When The Going Gets Tough

Dry, hostile and barren don’t sound like ideal conditions for growing herbs, but lavender and rosemary love to be treated mean

I seem to learn most about gardening through a combination of accident and negligence. Two years ago almost to the day, I sowed a packet each of rosemary and lavender seeds. The rosemary was a white-flowering variety, Rosmarinus officinalis var albiflorum, and the lavender was your bog-standard ‚Munstead‘, chosen through laziness and lack of inspiration and because it is compact and we had a place for it along the base of a sunny hedge along the back of the newly extended herb garden. I reckoned that putting it under the hedge was a cunning plan, as the lavender would thrive precisely because the hedge was taking most of the available moisture and nutrients. The rosemary was to flash white-flowered and silver-leafed through the primarily blue flowers of the herb garden.

They both germinated well and I carefully pricked out the tiny inch-high seedlings into 3in pots, slotting into the plant-caring mode that I can do with my eyes shut, yet which I try and do well each time. All grew. All prospered. Sarah duly planted the lavender out in their allotted place in the September. But the lavender has never really taken to the project. It has clung on suspiciously to life, refusing to grow with anything like enthusiasm, canting away from the hedge. It doesn’t like it there. I couldn’t quite work this out, as it faces south, is dry(https://lavenderblueflowers.com/) and ought to work.

The rosemary did not even get the chance to perform. Things being as they inevitably are, I never got round to planting them at all and the more I didn’t do it, the more guilty I felt and the more of a hurdle it became. So I did what I always do in that kind of situation and ignored all 22 pots of them. Winter, spring and summer rolled by, and still by last winter they were untouched. Despite this, the rosemary got quietly bigger. I never watered or attended to it. The frames were opened and closed around it, and it shared the same space for a week or two with passing beans, sweet peas, tobacco plants and what have you, but otherwise it acquired a curious rosemary status quo. However, I could not help but notice how healthy and vigorous the plants looked – despite their neglect, their upper leaves have that sticky sheen peculiar to rosemary and the undersides of the pine-like leaves radiate a silvery health.

A Few Tender Lavenders

You can use the flowers or the leaves, the only caveat being to ensure that you have a pesticide-free plant – something most florists cannot guarantee. A few tender lavenders, like Lavender canariensis , L candicans , L pinnata , L dentata and L viridis can taste of eucalyptus, so if you are uncertain, simply crush and sniff a leaf before buying.

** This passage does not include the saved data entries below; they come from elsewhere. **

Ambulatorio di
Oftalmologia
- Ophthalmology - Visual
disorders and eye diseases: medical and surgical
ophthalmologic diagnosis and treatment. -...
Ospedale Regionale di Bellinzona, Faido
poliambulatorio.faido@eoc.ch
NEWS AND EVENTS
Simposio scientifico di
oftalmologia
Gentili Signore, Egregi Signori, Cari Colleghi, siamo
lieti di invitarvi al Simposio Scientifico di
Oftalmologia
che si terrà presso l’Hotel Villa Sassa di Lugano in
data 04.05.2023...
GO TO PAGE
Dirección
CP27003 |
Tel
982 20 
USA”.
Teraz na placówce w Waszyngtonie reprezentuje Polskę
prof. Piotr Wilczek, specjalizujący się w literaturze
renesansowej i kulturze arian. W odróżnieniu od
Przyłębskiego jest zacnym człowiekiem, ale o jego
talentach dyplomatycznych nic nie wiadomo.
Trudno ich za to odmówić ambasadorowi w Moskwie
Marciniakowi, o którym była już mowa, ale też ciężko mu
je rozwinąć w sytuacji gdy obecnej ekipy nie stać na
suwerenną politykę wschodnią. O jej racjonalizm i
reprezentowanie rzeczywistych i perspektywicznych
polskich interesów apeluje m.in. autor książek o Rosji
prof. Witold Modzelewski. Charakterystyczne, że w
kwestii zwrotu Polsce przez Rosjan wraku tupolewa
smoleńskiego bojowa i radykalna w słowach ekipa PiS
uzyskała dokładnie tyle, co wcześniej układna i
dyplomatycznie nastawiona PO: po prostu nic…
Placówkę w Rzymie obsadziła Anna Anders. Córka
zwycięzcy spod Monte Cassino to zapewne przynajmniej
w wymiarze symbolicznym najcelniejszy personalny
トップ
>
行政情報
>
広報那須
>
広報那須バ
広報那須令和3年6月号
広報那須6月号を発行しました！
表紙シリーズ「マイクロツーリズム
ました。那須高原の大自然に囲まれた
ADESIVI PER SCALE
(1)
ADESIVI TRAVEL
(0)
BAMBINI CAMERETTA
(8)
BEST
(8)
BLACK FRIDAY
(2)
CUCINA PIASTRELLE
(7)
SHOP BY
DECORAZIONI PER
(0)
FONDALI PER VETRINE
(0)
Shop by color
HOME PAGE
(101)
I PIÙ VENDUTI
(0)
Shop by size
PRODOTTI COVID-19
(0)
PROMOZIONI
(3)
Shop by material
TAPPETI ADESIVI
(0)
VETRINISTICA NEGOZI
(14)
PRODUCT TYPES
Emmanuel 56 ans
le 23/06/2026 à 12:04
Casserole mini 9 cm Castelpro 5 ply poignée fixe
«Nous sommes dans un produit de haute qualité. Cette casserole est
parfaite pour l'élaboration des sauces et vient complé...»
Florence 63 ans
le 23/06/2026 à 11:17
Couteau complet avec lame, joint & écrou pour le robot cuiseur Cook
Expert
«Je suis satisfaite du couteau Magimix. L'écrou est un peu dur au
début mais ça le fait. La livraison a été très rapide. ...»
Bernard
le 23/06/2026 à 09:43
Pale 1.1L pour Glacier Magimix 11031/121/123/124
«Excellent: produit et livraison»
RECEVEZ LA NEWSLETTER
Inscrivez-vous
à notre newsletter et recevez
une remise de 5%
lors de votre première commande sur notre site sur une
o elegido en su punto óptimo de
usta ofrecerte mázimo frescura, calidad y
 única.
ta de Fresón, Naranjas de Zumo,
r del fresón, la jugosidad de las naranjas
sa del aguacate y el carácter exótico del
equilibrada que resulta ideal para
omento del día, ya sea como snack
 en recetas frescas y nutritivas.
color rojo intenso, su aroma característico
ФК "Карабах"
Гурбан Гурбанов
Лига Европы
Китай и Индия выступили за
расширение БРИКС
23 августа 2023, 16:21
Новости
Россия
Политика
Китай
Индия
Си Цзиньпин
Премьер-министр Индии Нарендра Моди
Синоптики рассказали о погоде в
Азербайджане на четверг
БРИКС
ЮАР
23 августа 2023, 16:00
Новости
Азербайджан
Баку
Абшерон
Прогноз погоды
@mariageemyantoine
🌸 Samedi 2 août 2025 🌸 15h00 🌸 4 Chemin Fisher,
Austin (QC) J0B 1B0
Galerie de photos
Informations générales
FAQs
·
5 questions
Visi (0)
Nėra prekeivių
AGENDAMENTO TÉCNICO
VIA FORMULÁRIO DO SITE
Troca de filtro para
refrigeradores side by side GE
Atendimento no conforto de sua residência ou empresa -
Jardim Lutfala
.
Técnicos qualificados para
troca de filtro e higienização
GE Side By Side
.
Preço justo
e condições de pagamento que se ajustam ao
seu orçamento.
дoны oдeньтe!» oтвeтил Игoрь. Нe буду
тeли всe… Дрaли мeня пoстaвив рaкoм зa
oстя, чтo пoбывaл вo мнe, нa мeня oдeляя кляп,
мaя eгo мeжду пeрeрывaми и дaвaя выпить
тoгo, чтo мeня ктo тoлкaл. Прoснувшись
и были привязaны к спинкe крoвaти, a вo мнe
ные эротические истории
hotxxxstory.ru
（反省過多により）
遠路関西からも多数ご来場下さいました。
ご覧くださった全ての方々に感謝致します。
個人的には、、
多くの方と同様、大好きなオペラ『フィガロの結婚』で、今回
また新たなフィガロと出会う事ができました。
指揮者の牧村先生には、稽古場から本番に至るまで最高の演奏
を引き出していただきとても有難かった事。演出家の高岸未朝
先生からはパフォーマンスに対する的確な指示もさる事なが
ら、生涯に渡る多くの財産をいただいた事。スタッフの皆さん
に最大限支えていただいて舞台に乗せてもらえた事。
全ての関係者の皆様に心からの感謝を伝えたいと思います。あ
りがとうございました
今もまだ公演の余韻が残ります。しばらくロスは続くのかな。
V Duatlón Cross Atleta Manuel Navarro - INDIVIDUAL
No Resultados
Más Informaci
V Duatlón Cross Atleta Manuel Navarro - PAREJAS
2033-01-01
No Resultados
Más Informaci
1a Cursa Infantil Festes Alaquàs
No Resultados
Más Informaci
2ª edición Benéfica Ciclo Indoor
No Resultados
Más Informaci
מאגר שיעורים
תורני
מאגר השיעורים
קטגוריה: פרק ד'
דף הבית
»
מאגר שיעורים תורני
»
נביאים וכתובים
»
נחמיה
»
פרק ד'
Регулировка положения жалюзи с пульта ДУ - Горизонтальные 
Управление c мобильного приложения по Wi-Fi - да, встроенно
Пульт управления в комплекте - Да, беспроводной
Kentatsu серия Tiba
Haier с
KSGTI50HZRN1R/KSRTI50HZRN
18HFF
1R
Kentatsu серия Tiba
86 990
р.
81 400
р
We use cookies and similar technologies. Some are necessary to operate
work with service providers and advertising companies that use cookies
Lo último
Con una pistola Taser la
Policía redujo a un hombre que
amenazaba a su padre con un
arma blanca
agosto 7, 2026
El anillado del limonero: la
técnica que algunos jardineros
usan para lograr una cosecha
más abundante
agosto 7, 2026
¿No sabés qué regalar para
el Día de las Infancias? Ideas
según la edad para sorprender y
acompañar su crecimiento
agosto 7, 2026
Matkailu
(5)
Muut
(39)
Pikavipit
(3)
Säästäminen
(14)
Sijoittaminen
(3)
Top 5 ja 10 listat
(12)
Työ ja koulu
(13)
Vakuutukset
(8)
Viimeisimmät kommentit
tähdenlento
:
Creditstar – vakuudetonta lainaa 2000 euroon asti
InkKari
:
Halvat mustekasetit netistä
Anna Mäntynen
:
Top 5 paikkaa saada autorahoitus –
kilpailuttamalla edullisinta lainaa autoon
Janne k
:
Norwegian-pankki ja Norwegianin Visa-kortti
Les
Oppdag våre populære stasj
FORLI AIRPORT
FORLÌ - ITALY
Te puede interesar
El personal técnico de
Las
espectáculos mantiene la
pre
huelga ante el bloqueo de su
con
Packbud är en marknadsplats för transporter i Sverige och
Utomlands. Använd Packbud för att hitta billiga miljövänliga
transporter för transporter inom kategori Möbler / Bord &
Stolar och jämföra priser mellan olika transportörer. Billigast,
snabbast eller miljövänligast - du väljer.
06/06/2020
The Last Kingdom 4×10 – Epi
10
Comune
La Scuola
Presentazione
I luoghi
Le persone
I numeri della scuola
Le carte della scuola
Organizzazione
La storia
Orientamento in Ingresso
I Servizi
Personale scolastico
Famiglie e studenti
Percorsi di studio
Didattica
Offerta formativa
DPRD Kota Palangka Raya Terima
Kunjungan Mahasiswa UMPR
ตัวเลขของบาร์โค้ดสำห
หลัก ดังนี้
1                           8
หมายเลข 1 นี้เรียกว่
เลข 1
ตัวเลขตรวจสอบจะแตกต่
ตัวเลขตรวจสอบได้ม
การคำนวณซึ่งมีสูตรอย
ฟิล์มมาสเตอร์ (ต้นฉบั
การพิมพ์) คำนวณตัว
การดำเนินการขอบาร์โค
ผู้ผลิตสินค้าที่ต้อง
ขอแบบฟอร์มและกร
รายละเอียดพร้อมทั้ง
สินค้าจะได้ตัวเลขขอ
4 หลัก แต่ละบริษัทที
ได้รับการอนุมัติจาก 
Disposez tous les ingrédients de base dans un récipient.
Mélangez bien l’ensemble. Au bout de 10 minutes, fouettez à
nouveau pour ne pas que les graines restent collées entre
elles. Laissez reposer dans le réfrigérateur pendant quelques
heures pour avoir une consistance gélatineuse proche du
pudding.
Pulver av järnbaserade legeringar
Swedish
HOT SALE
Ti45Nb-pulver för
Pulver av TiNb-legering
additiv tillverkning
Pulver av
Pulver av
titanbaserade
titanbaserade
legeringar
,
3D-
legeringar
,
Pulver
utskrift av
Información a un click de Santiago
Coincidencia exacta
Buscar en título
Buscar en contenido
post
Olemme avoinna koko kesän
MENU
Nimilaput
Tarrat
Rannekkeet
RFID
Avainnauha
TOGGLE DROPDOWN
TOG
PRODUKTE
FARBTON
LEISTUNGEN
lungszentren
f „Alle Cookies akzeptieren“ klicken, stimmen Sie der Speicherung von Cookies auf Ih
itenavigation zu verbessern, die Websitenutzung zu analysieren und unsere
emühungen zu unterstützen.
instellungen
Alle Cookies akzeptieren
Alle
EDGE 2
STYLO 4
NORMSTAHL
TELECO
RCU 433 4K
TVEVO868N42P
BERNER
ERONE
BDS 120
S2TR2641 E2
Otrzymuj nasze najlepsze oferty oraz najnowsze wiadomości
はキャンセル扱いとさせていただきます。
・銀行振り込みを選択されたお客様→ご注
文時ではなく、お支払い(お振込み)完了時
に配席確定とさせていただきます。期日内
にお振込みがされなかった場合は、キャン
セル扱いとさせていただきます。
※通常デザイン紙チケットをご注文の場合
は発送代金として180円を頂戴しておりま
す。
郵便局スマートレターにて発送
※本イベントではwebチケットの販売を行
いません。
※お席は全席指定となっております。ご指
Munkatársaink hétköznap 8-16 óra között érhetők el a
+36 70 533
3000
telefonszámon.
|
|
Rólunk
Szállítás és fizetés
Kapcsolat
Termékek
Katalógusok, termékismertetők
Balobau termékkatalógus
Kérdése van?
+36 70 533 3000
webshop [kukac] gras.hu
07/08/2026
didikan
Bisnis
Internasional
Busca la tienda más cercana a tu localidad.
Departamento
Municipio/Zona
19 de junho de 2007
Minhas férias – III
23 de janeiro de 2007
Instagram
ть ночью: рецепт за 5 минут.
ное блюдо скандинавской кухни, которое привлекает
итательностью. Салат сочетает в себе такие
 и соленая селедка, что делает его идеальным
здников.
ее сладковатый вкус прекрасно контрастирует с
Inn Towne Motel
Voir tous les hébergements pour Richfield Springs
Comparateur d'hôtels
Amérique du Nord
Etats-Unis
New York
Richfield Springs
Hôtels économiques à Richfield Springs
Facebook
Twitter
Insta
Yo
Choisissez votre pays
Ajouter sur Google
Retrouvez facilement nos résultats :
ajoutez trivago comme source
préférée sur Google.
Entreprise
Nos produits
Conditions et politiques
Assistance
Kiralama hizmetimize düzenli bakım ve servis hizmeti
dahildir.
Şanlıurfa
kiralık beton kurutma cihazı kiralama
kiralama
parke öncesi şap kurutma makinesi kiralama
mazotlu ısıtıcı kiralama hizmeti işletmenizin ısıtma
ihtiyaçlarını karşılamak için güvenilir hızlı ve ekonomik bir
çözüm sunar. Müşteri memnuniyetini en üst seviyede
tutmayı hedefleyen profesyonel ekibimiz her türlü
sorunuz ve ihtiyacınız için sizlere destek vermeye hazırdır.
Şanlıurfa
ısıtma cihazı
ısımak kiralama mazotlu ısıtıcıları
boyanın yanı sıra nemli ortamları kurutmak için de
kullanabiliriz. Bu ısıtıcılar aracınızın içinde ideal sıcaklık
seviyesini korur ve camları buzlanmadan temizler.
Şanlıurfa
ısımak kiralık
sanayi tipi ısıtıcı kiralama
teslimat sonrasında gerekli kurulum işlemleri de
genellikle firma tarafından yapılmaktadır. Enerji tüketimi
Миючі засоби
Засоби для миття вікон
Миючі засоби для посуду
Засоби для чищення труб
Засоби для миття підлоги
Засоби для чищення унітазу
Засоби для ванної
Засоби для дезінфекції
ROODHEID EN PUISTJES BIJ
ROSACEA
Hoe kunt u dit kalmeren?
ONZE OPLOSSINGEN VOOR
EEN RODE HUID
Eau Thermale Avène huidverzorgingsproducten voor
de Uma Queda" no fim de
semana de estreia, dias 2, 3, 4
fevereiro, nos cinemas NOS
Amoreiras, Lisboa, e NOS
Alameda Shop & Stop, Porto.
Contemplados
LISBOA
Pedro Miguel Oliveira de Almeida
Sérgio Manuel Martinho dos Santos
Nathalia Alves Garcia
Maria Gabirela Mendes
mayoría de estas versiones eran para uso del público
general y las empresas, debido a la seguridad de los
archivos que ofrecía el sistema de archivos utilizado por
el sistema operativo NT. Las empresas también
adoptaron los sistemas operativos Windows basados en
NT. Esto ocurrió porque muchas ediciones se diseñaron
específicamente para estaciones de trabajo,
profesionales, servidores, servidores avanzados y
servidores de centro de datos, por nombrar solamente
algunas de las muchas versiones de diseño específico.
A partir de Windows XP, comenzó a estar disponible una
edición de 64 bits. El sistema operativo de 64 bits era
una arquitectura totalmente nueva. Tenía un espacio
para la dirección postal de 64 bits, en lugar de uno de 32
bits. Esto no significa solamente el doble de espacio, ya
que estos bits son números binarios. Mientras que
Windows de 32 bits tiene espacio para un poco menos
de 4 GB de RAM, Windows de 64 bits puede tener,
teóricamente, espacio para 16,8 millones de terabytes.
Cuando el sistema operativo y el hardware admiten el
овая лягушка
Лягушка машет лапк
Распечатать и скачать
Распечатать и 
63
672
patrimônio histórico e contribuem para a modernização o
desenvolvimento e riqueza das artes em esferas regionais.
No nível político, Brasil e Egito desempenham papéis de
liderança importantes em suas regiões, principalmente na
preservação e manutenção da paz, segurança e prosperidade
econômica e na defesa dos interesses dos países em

Given that the lavender flowering season is short, cooks are left with two choices. Either, continue by using the leaves – in which case, treat them like rosemary – or preserve the flowers. The latter can be macerated in vinegar, infused into apple or rhubarb jelly or simmered in a syrup.

Gordon Ramsay – clearly a lavender man – argues in his book A Chef for All Seasons (£25, Quadrille) that dried lavender has a more intense flavour than fresh – but beware if it is too old – like any dried herb, it can impart a slightly musty flavour to a dish. He recommends using the dried flowers rubbed from their stems in shortbread, scattered on bread dough, or infused into chocolate ganache. I wonder if cake and a side-order of lavender ice cream would be too much of a good thing?